After college he moved back to Dunfermline, starting a family and his own business in IT and multimedia.
For a time he worked as a consultant in the City of London as well as doing freelance work for Scotsman publications and Channel 4.
“I raised my family in Dunfermline and have worked for many local businesses and community groups,” he said.
“I skinned my knees in the Glen, grew up in the town and have always called Dunfermline my home.
“I still make music and regularly busk the High Street.
“I’ve lived a life here and have a bit to go yet, which is great.”
Lauren Jones (Lib Dem)
Lauren Jones is the Scottish Liberal Democrat candidate for Dunfermline Central.
She has recently become a mother for the first time to five-month-old Elsie and is standing to make a difference to the local area.
She is keen to combat littering and dog fouling especially, and wants to fight for better mental health provision in the area.
She also wants to take action on the recent schools crisis in Dunfermline regarding catchment areas and make sure the next generation of Fifers are getting the world class education that they deserve.
Jim Leishman (Labour)
From humble beginnings in Lochgelly, Mr Leishman started his career as a professional footballer with Dunfermline Athletic in 1970.
When his playing career was cut short by injury, he moved into coaching and then management, proving to be highly successful in the latter and achieving promotion for the Pars from bottom of the Second Division to the Scottish Premier Division.
He is also well known for his charity work and the Mary Leishman Foundation, started in memory of his late wife, raises many thousands of pounds for local causes.
Over the years he has received many honours, including an MBE, Great Scot award and a Fellow of Carnegie College.
He also has a street named after him in Dunfermline, received a lifetime achievement Aaward and was voted Scottish Sports Personality of the Year.
In 2012 he was elected as councillor for Dunfermline Central and two weeks later, as Provost.
Kerstin Romano (Scottish Green Party)
Kerstin Romano, the Scottish Green candidate, has lived in west Fife for the last 16 years with her husband and daughter, having moved to Scotland from her native Germany in 1998.
She works as a dispensing assistant at a pharmacy in Alloa and has been a member of the Scottish Greens for several years now.

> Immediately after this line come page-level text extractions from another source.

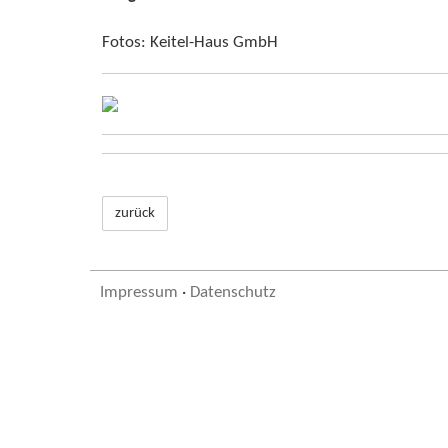
Fotos: Keitel-Haus GmbH
zurück
Impressum
·
Datenschutz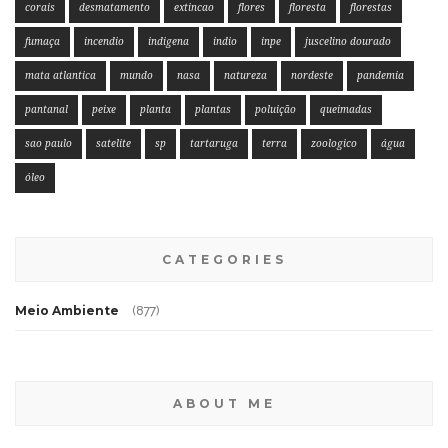
corais
desmatamento
extincao
flores
floresta
florestas
fumaça
incendio
indigena
indio
inpe
juscelino dourado
mata atlantica
mundo
nasa
natureza
nordeste
pandemia
pantanal
peixe
planta
plantas
poluição
queimadas
sao paulo
satelite
sp
tartaruga
terra
zoologico
água
óleo
CATEGORIES
Meio Ambiente
(877)
ABOUT ME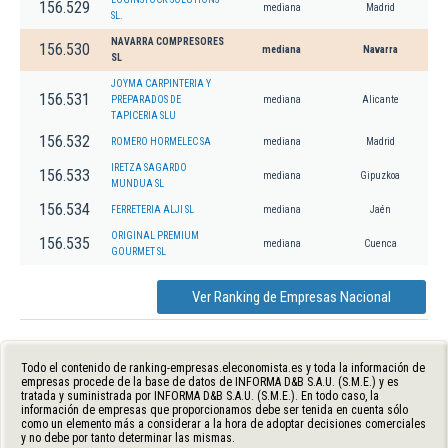
156.529
mediana
Madrid
SL.
NAVARRA COMPRESORES
156.530
mediana
Navarra
SL
JOYMA CARPINTERIA Y
156.531
PREPARADOS DE
mediana
Alicante
TAPICERIA SLU
156.532
ROMERO HORMELEC SA
mediana
Madrid
IRETZA SAGARDO
156.533
mediana
Gipuzkoa
MUNDUA SL
156.534
FERRETERIA ALJI SL
mediana
Jaén
ORIGINAL PREMIUM
156.535
mediana
Cuenca
GOURMET SL
Ver Ranking de Empresas Nacional
Todo el contenido de ranking-empresas.eleconomista.es y toda la información de
empresas procede de la base de datos de INFORMA D&B S.A.U. (S.M.E.) y es
tratada y suministrada por INFORMA D&B S.A.U. (S.M.E.). En todo caso, la
información de empresas que proporcionamos debe ser tenida en cuenta sólo
como un elemento más a considerar a la hora de adoptar decisiones comerciales
y no debe por tanto determinar las mismas.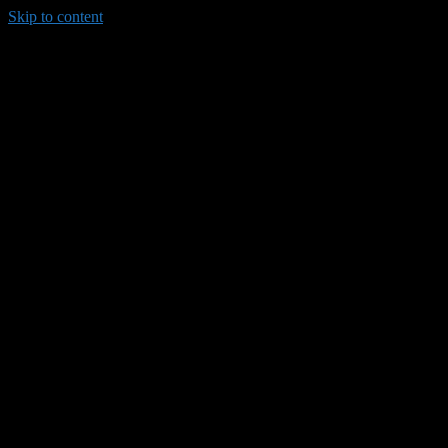
Skip to content
035/8814-099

She said: “I am passionate about local politics and believe people should have the powers to improve their lives and their local communities.
“The past few years has seen the centre of Dunfermline go through a downturn and we need fresh, new ideas to create the changes that are needed.
“To achieve this I believe we need to divert more power to where it belongs, that is, the hands of the local communities and residents.